Michelle Annette Meyer, Ph.D., is an Assistant Research Scientist at the Hazard Reduction and Recovery Center at Texas A&M University. She completed her Ph.D. in Sociology at Colorado State University where her dissertation research focused on the role of social capital and collective efficacy in individual and community resilience and social vulnerability in hurricane-prone communities. She has worked on a variety of projects related to disasters and environmental sociology including comparing rural disaster recovery after a technological and a natural disaster; managing a project on hazard mitigation in US Atlantic and Gulf Coast jurisdictions; analyzing the inclusion of disability in US disaster plans; among many others.
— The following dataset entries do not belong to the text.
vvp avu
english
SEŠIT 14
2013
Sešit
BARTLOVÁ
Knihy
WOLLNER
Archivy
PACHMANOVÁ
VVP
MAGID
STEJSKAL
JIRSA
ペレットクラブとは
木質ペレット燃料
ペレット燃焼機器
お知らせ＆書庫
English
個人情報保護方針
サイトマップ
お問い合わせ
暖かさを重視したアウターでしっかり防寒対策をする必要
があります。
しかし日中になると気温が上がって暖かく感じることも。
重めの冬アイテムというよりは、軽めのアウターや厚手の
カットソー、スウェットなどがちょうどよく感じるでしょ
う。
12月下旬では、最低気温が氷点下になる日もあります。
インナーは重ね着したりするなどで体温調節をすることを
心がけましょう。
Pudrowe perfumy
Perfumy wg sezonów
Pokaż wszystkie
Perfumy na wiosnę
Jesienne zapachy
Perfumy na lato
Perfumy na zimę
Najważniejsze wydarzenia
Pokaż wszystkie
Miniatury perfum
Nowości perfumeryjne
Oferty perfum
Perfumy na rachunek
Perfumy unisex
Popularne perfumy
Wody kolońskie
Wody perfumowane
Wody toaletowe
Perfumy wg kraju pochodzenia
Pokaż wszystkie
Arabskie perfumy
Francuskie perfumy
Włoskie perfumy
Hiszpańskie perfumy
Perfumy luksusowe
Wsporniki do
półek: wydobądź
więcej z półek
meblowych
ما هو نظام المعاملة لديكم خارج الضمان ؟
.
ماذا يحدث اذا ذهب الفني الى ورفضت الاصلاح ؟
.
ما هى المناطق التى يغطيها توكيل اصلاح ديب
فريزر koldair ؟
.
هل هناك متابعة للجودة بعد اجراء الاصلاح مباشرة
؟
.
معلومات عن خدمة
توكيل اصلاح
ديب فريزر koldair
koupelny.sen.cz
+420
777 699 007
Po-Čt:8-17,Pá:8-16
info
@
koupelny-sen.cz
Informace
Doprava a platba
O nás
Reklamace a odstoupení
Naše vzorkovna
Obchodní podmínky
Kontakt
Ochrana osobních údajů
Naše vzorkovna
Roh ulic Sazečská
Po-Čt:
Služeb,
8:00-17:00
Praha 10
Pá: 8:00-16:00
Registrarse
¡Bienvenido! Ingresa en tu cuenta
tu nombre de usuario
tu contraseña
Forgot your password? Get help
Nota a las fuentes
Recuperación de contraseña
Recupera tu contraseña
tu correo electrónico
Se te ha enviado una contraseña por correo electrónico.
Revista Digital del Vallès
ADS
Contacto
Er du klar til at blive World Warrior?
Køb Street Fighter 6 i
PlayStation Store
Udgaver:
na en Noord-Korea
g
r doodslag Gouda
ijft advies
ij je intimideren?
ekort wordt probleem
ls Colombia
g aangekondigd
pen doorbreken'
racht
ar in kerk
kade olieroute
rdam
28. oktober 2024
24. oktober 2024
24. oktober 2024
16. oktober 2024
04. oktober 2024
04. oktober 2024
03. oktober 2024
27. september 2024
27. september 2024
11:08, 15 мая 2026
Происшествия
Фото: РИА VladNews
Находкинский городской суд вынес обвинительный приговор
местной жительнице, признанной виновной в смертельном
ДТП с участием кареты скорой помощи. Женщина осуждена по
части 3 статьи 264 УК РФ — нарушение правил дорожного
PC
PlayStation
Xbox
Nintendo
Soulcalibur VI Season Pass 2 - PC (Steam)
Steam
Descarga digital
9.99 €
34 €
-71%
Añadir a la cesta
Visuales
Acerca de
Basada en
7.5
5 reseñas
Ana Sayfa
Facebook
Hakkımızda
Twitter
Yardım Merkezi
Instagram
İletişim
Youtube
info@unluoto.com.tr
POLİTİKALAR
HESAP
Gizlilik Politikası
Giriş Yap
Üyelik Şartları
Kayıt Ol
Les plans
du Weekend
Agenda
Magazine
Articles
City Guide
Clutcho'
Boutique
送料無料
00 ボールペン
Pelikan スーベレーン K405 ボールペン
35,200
Her research has been funded by the National Science Foundation, National PERISHIP Dissertation Fellowship supporting hazards and disasters research, Midwest Sociological Society, and the Rural Sociological Society and she has presented her research in Germany, Spain, and across the U.S. She earned her Bachelor of Arts in Sociology from Murray State University in Murray, KY and her Master of Arts in Sociology from Colorado State. Her research and teaching interests include disaster resilience and mitigation, climate change displacement, environmental sociology and community sustainability, quantitative and qualitative research methods, and the interplay between environmental conditions and social vulnerability. She will be continuing this work at Louisiana State University where she begins as Assistant Professor of Sociology in the fall of 2014.